* Your task
Quote the entries word for word. Omit the pictures.

* Information supplied
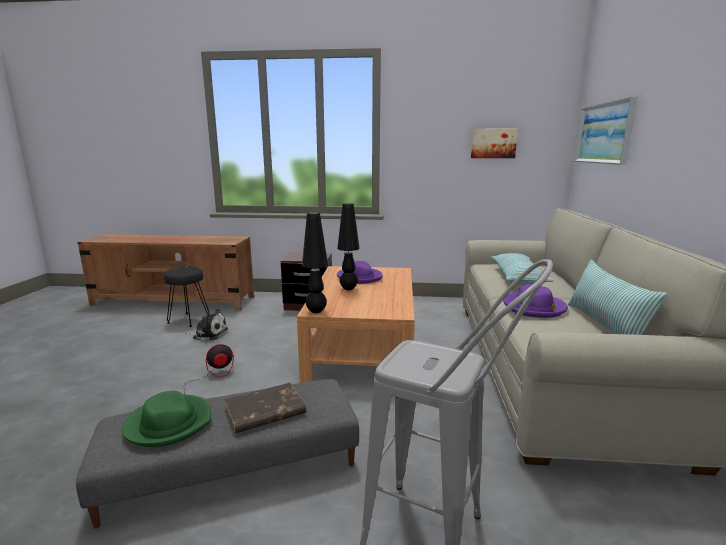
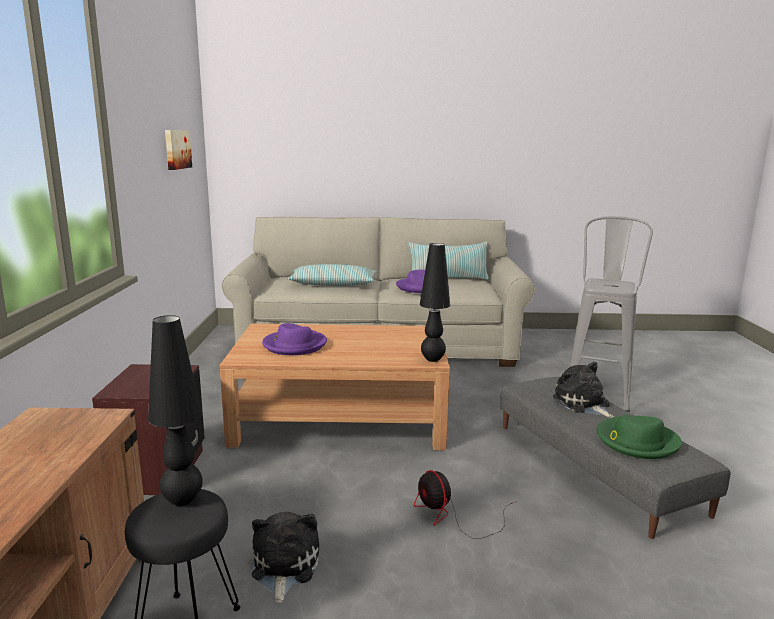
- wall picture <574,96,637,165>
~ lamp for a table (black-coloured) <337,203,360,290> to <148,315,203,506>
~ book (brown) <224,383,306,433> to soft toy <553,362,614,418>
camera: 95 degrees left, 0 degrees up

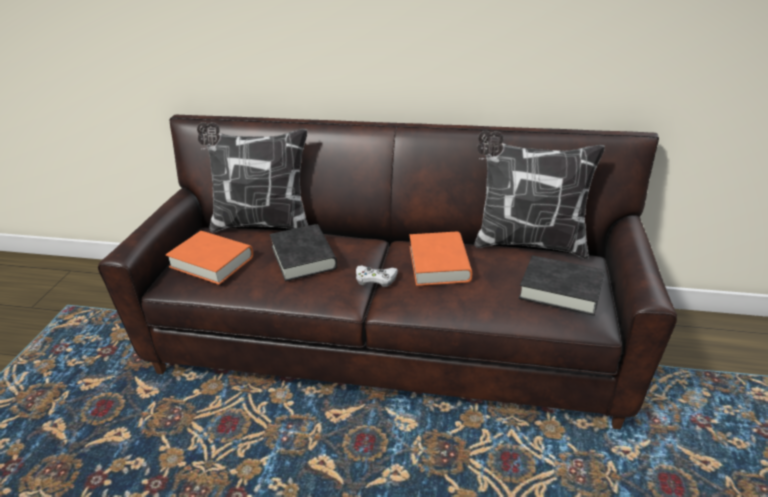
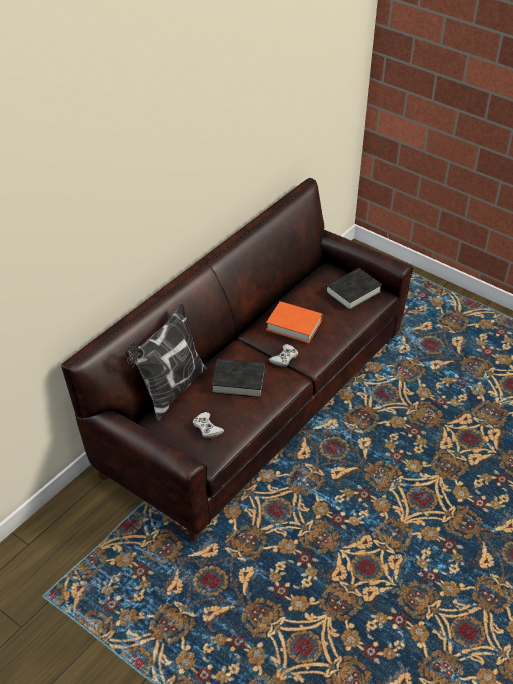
- throw pillow <474,130,605,259>
~ book (orangey) <166,231,253,285> to game controller (white-coloured) <193,412,224,438>
camera: 65 degrees left, 10 degrees up

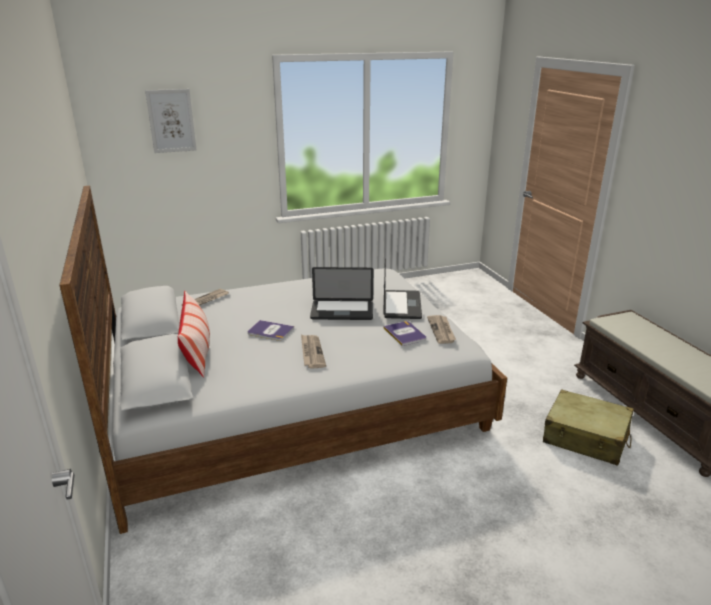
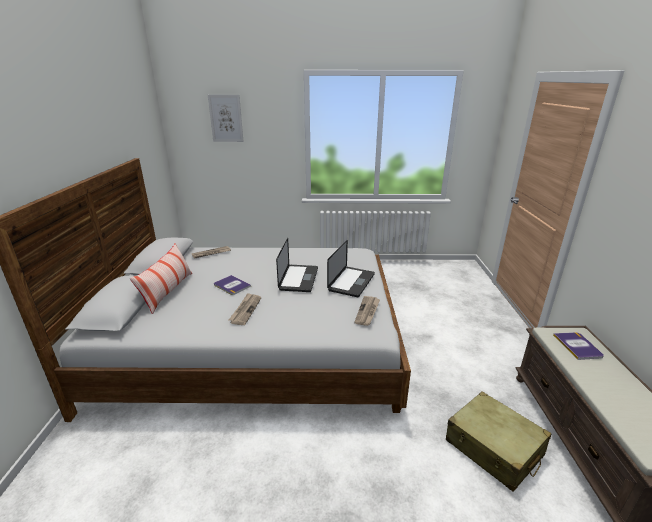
~ book <383,321,426,346> to <553,332,604,360>
~ laptop <310,267,373,320> = <276,238,318,292> 105 degrees counterclockwise
camera: 20 degrees right, 0 degrees up

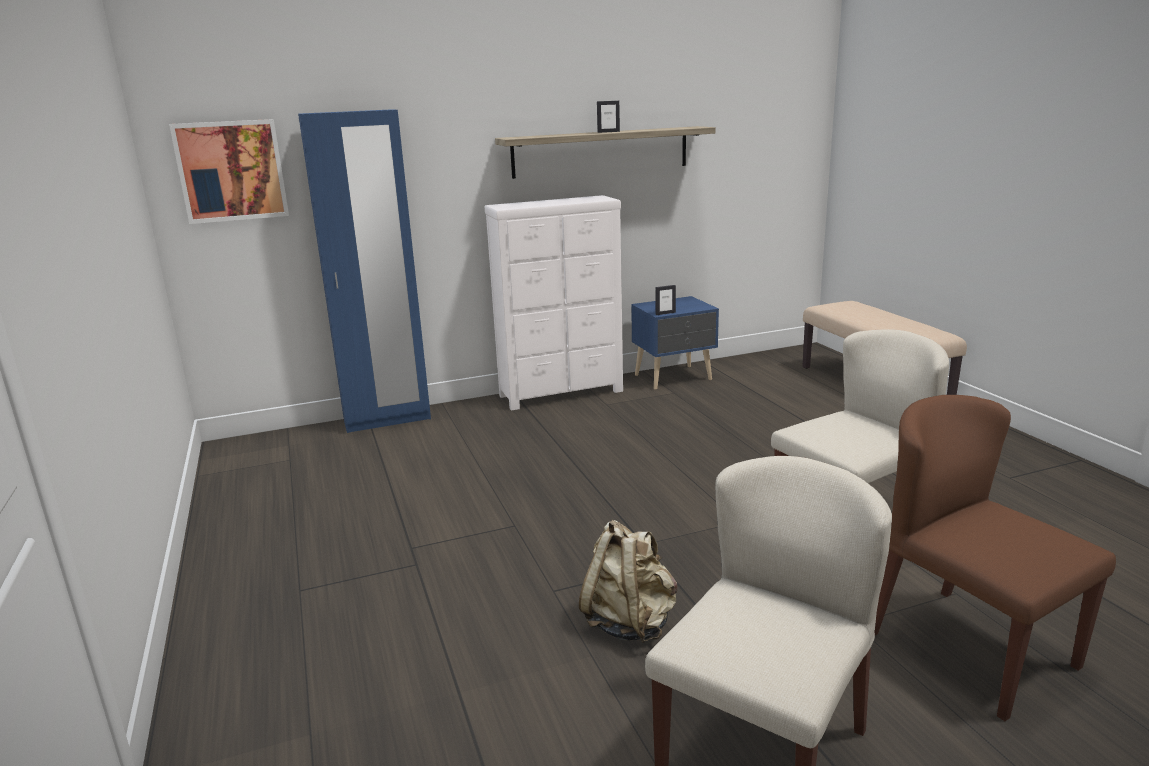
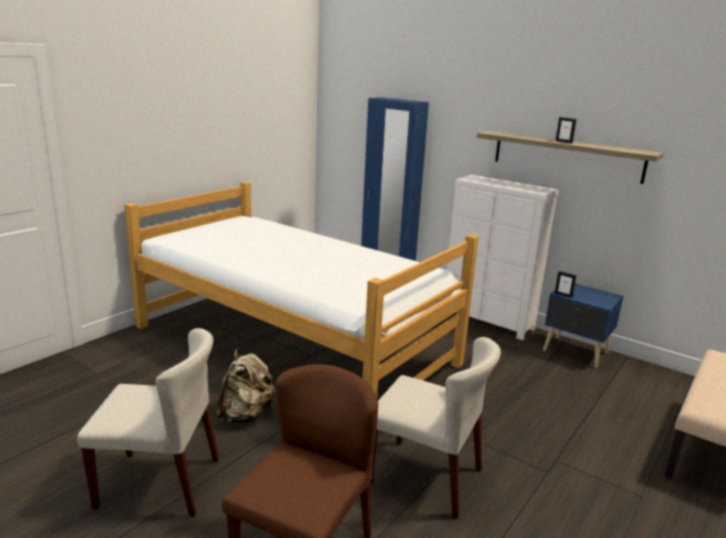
- wall picture <169,119,289,224>
+ sleeping bed <124,182,479,397>
camera: 55 degrees right, 0 degrees up

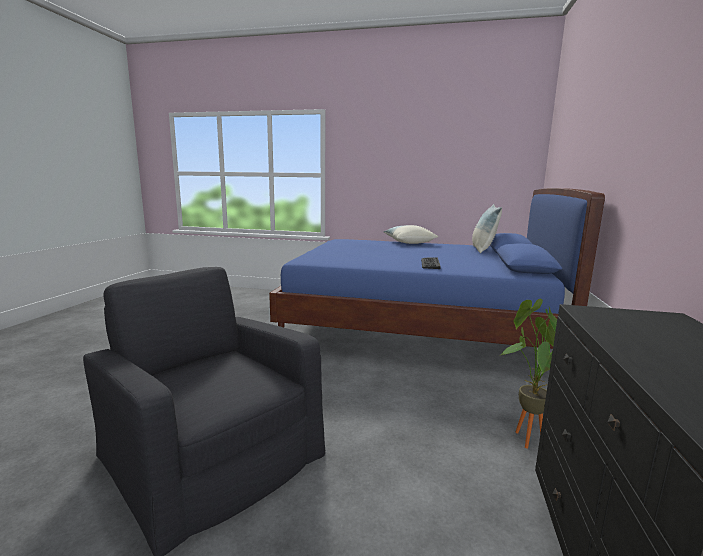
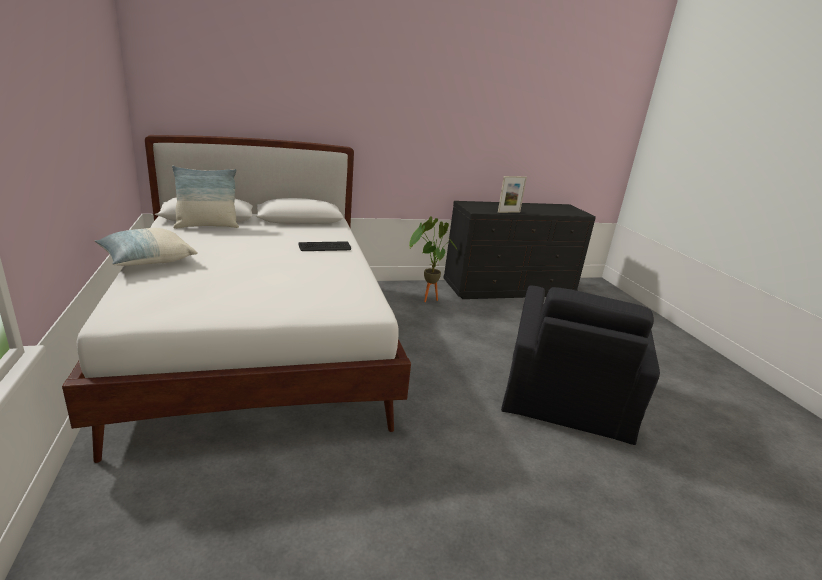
+ picture frame <498,176,527,213>
~ sleeping bed (bluish) <269,188,605,349> to sleeping bed (white-coloured) <62,135,411,463>
camera: 120 degrees left, 10 degrees up

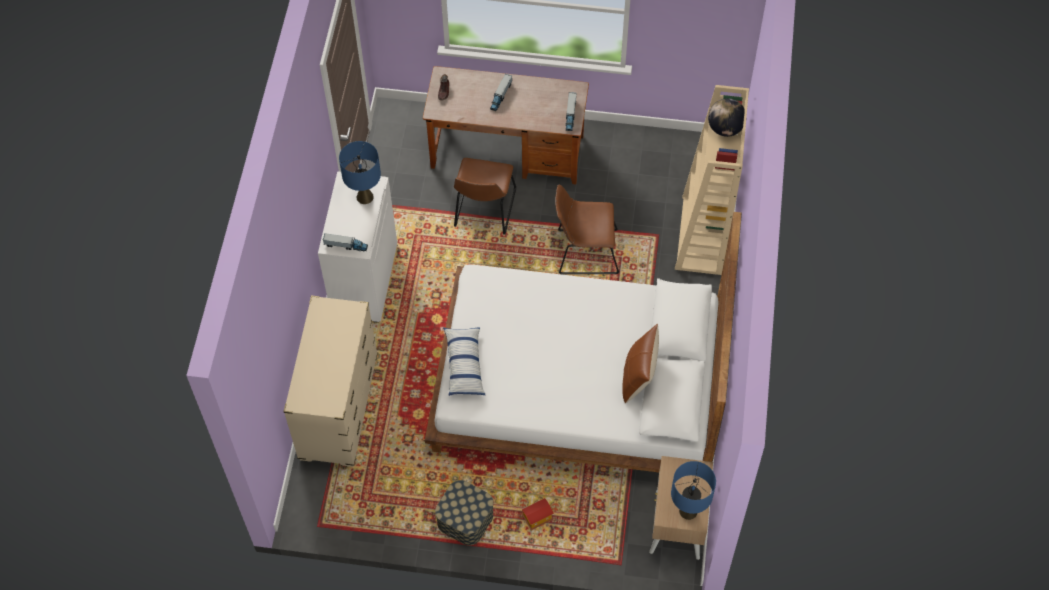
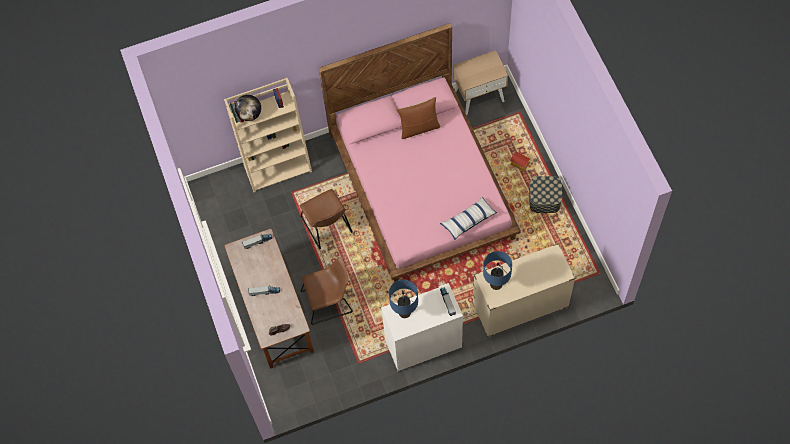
~ lamp for a table (bluish) <671,461,716,520> to <483,251,512,290>
~ sleeping bed (white-coloured) <425,212,742,472> to sleeping bed (pink) <319,23,521,282>
camera: 115 degrees left, 5 degrees up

* Answer for the task
- wall picture <574,96,637,165>
~ lamp for a table (black-coloured) <337,203,360,290> to <148,315,203,506>
~ book (brown) <224,383,306,433> to soft toy <553,362,614,418>
camera: 95 degrees left, 0 degrees up

- throw pillow <474,130,605,259>
~ book (orangey) <166,231,253,285> to game controller (white-coloured) <193,412,224,438>
camera: 65 degrees left, 10 degrees up

~ book <383,321,426,346> to <553,332,604,360>
~ laptop <310,267,373,320> = <276,238,318,292> 105 degrees counterclockwise
camera: 20 degrees right, 0 degrees up

- wall picture <169,119,289,224>
+ sleeping bed <124,182,479,397>
camera: 55 degrees right, 0 degrees up

+ picture frame <498,176,527,213>
~ sleeping bed (bluish) <269,188,605,349> to sleeping bed (white-coloured) <62,135,411,463>
camera: 120 degrees left, 10 degrees up

~ lamp for a table (bluish) <671,461,716,520> to <483,251,512,290>
~ sleeping bed (white-coloured) <425,212,742,472> to sleeping bed (pink) <319,23,521,282>
camera: 115 degrees left, 5 degrees up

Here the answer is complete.